KONTAN.CO.ID – JAKARTA. Sejumlah pihak menilai proyek Pembangkit Listrik Tenaga Nuklir (PLTN) kini telah memasuki fase senja alias sunset.
Ketua Conseil International des Grands Reseaux Electriques (CIGRE) atau Dewan Internasional Sistem Listrik Besar Indonesia Herman Darnel mengungkapkan, sejumlah negara bahkan mulai mengurangi penggunaan pembangkit nuklir beberapa tahun belakangan.
“Jerman mulai mengurangi sepertiga energi nuklir, Prancis juga mengurangi pemanfaatan energi nuklir,” kata dia dalam diskusi virtual, Selasa (21/7).

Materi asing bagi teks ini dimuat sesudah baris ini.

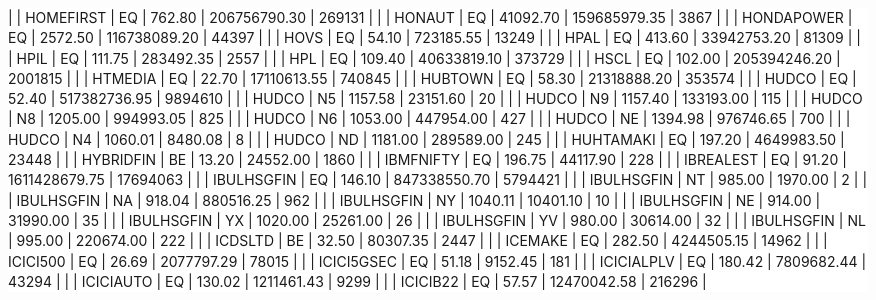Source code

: |  | HOMEFIRST | EQ | 762.80 | 206756790.30 | 269131 |
|  | HONAUT | EQ | 41092.70 | 159685979.35 | 3867 |
|  | HONDAPOWER | EQ | 2572.50 | 116738089.20 | 44397 |
|  | HOVS | EQ | 54.10 | 723185.55 | 13249 |
|  | HPAL | EQ | 413.60 | 33942753.20 | 81309 |
|  | HPIL | EQ | 111.75 | 283492.35 | 2557 |
|  | HPL | EQ | 109.40 | 40633819.10 | 373729 |
|  | HSCL | EQ | 102.00 | 205394246.20 | 2001815 |
|  | HTMEDIA | EQ | 22.70 | 17110613.55 | 740845 |
|  | HUBTOWN | EQ | 58.30 | 21318888.20 | 353574 |
|  | HUDCO | EQ | 52.40 | 517382736.95 | 9894610 |
|  | HUDCO | N5 | 1157.58 | 23151.60 | 20 |
|  | HUDCO | N9 | 1157.40 | 133193.00 | 115 |
|  | HUDCO | N8 | 1205.00 | 994993.05 | 825 |
|  | HUDCO | N6 | 1053.00 | 447954.00 | 427 |
|  | HUDCO | NE | 1394.98 | 976746.65 | 700 |
|  | HUDCO | N4 | 1060.01 | 8480.08 | 8 |
|  | HUDCO | ND | 1181.00 | 289589.00 | 245 |
|  | HUHTAMAKI | EQ | 197.20 | 4649983.50 | 23448 |
|  | HYBRIDFIN | BE | 13.20 | 24552.00 | 1860 |
|  | IBMFNIFTY | EQ | 196.75 | 44117.90 | 228 |
|  | IBREALEST | EQ | 91.20 | 1611428679.75 | 17694063 |
|  | IBULHSGFIN | EQ | 146.10 | 847338550.70 | 5794421 |
|  | IBULHSGFIN | NT | 985.00 | 1970.00 | 2 |
|  | IBULHSGFIN | NA | 918.04 | 880516.25 | 962 |
|  | IBULHSGFIN | NY | 1040.11 | 10401.10 | 10 |
|  | IBULHSGFIN | NE | 914.00 | 31990.00 | 35 |
|  | IBULHSGFIN | YX | 1020.00 | 25261.00 | 26 |
|  | IBULHSGFIN | YV | 980.00 | 30614.00 | 32 |
|  | IBULHSGFIN | NL | 995.00 | 220674.00 | 222 |
|  | ICDSLTD | BE | 32.50 | 80307.35 | 2447 |
|  | ICEMAKE | EQ | 282.50 | 4244505.15 | 14962 |
|  | ICICI500 | EQ | 26.69 | 2077797.29 | 78015 |
|  | ICICI5GSEC | EQ | 51.18 | 9152.45 | 181 |
|  | ICICIALPLV | EQ | 180.42 | 7809682.44 | 43294 |
|  | ICICIAUTO | EQ | 130.02 | 1211461.43 | 9299 |
|  | ICICIB22 | EQ | 57.57 | 12470042.58 | 216296 |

Herman melanjutkan, merujuk standard Eropa maka pembangunan PLTN dengan kapasitas 5.000 MW bisa menelan dana hingga US$ 35 miliar. Menurut dia, besaran dana tersebut jika dialokasikan untuk pemasangan solar panel rooftop setiap rumah maka secara total bisa menghasilkan 60.000 MW hingga 80.000 MW.

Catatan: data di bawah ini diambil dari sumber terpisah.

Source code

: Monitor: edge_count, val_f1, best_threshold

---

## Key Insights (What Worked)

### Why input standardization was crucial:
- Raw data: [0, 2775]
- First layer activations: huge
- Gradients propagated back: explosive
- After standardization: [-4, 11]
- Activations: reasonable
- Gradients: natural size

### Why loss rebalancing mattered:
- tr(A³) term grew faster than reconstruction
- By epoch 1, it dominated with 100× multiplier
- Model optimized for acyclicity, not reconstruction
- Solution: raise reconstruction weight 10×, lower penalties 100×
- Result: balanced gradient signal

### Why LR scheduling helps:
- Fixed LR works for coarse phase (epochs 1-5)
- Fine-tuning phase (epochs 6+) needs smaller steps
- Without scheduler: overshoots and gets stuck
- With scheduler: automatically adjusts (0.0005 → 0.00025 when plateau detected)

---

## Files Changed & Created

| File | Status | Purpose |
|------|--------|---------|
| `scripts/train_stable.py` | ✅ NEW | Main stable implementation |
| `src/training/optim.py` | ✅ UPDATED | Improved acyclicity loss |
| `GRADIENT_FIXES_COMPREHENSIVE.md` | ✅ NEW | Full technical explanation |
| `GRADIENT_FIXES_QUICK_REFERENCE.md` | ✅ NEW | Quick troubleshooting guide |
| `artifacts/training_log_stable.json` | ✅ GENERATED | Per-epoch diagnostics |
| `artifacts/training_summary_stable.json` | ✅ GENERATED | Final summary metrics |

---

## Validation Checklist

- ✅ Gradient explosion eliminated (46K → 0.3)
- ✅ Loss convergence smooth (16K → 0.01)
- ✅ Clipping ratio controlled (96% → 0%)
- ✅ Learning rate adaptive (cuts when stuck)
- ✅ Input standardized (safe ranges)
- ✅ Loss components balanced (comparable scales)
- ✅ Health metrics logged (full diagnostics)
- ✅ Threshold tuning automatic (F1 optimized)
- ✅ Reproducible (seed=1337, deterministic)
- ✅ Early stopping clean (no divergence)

Ia menambahkan, pembangunan PLTN di sejumlah negara secara umum kerap mengalami keterlambatan yang kemudian berujung pada meningkatnya biaya proyek.
Senada, Direktur Eksekutif Institute for Essential Services Reform (IESR) Fabby Tumiwa menuturkan, biaya yang tinggi untuk proyek pembangkit PLTN juga tercermin lewat alokasi dana yang harus dikeluarkan untuk mengurusi limbah pembangkit nuklir.

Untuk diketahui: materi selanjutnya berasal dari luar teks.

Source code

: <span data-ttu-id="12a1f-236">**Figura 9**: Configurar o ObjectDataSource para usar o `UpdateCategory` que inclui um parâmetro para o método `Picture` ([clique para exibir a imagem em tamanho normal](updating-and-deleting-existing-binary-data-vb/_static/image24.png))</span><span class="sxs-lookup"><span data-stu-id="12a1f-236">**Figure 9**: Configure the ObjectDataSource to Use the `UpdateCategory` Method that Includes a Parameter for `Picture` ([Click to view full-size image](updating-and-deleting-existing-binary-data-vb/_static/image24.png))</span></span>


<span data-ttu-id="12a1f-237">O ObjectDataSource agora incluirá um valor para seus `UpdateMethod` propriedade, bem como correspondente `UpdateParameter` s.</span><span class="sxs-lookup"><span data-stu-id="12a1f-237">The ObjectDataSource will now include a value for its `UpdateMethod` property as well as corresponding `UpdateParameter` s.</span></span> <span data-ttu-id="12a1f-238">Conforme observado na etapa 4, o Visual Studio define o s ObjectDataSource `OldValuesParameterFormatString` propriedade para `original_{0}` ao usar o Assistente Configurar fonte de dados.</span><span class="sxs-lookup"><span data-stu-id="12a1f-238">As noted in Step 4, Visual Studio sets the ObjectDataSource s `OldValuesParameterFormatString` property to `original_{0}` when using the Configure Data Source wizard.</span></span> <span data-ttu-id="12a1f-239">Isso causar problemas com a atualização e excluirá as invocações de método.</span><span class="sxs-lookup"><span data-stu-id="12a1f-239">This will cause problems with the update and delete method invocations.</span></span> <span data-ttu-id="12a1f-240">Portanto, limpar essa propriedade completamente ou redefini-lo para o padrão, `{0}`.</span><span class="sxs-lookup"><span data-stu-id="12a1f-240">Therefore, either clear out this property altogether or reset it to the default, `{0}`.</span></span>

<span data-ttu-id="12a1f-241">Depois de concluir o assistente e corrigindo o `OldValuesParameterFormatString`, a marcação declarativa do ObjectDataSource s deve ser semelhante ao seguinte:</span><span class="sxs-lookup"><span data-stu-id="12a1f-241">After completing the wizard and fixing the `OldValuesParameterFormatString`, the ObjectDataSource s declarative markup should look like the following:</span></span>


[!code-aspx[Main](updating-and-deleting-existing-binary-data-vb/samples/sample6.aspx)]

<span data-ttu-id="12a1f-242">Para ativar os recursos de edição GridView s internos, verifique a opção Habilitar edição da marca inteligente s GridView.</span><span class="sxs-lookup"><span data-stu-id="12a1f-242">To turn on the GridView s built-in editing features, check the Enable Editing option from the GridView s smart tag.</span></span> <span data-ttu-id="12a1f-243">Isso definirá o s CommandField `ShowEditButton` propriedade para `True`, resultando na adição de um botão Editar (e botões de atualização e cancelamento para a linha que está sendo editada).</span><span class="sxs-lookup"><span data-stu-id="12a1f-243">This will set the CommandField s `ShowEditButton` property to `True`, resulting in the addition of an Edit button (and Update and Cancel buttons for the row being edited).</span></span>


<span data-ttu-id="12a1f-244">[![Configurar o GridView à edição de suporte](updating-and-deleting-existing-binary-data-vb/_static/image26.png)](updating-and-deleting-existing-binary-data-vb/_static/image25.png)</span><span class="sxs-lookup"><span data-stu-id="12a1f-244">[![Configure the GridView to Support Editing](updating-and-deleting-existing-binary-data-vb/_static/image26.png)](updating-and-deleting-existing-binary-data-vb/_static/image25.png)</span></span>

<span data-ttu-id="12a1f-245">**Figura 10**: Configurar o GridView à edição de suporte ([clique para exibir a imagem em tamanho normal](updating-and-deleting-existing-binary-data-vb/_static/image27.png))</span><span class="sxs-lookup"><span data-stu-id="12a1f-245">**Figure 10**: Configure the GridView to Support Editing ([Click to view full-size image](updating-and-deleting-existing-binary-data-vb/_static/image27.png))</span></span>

“Sebagai contoh, pemerintah Inggris keluarkan £ 3 miliar setiap tahunnya untuk mengurus limbah dan reaktor tua yang sudah tutup. Itu bukan dana yang sedikit,” ujar Fabby.
Staf Ahli Menteri Energi dan Sumber Daya Mineral (ESDM) Saleh Abdurrahman menjelaskan untuk beberapa tahun mendatang merujuk paparan International Energy Agency (IEA) maka sektor Energi Baru Terbarukan diproyeksikan mengalami peningkatan.
“Ada peningkatan untuk EBT sementara hampir semua jenis energi turun, bahkan akan melesat dan meninggalkan energi konvensional,” terang Saleh.
Dia melanjutkan, sesuai prioritas pengembangan energi maka nuklir sendiri diprediksi masih akan menjadi pilihan terakhir. Adapun, berbagai hasil kajian yang dikeluarkan sejumlah lembaga disebut sebagai patokan bagi para investor.